Cross Entropy Method
The cross-entropy method (CEM) [Kobilarov, (2012), Botev, et al. (2013)] is one of the standard tools seen in model-based RL literature to solve estimation and optimization problems. It is fundamentally based on iteratively minimising the Kullback-Leibler divergence (or cross-entropy loss) between time-evolving versions of a distribution to obtain a final distribution such that there is a high probability of sampling high utility samples (utility is another word for cost or whatever objective is being maximised).
An example use case could be as follows. Given the dynamics and reward model in a reinforcement learning task, CEM (or more precisely, “CEM for optimization” as CEM can also be used for estimation) can be used in the planning step to obtain a “good” action distribution for the current state. Here’s an algorithm for this.
- In the simulation step, sample a sequence of action vectors (say of length = horizon)
- Evaluate a combined reward signal for this action sequence from the current state
- Update the sampling distribution such that the updated distribution offers a better expected value of the objective
- Repeat for some number of simulation steps
- In the real world, sample a sequence of actions from the final CEM distribution for this state
Formalisation
Although CEM is generally used for optimization, the original problem definition is for rare-event estimation. Its applications are to:
Estimate the probability of a rare event \(l = \mathbb{E}(S(x))\) where \(x\) is a random variable taking values in some set \(\mathcal {X}\) and \(S()\) is some (objective) function on \(\mathcal{X}\). Estimation is especially useful when \(l = \mathbb{P}(S(x) >= \lambda )\) where \(\lambda\) is a threshold indicating the rare event.

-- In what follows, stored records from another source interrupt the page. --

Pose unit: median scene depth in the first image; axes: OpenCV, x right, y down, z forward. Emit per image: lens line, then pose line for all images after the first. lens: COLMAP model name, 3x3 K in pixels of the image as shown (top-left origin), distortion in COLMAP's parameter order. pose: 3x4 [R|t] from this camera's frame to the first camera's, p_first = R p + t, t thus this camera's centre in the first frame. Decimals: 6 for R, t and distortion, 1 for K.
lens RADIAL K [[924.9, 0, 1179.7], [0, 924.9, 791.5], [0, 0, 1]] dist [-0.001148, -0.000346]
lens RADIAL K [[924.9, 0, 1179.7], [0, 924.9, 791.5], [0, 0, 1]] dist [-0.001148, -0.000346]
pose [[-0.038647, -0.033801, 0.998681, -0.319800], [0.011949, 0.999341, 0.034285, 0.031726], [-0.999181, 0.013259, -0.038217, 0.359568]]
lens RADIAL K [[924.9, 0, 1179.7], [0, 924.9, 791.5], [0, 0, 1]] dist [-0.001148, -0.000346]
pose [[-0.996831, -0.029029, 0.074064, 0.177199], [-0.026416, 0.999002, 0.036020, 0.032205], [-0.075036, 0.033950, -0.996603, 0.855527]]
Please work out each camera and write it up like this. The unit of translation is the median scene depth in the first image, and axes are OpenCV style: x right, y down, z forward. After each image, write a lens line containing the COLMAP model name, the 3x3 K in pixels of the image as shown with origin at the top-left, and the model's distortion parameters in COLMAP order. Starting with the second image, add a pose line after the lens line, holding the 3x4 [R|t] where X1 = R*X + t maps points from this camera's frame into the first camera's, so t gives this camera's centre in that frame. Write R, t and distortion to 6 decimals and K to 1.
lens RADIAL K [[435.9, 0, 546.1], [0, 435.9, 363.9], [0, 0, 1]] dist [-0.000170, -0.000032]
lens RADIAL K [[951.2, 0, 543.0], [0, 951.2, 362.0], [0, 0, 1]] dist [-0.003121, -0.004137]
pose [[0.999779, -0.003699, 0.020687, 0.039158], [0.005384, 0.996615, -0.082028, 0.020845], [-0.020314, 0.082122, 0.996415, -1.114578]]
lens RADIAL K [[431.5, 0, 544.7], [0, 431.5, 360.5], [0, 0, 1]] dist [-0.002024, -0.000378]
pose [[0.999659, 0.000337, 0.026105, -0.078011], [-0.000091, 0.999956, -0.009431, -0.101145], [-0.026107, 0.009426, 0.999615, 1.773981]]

Optimize some given objective function \(S(x)\) where \(x \in X\). If \(S()\) is unknown then it can be estimated via simulation.
References
Kobilarov, Marin (2012). Cross-entropy motion planning. The International Journal of Robotics Research
Botev, Zdravko I and Kroese, Dirk P and Rubinstein, Reuven Y and L’Ecuyer, Pierre (2013). The cross-entropy method for optimization.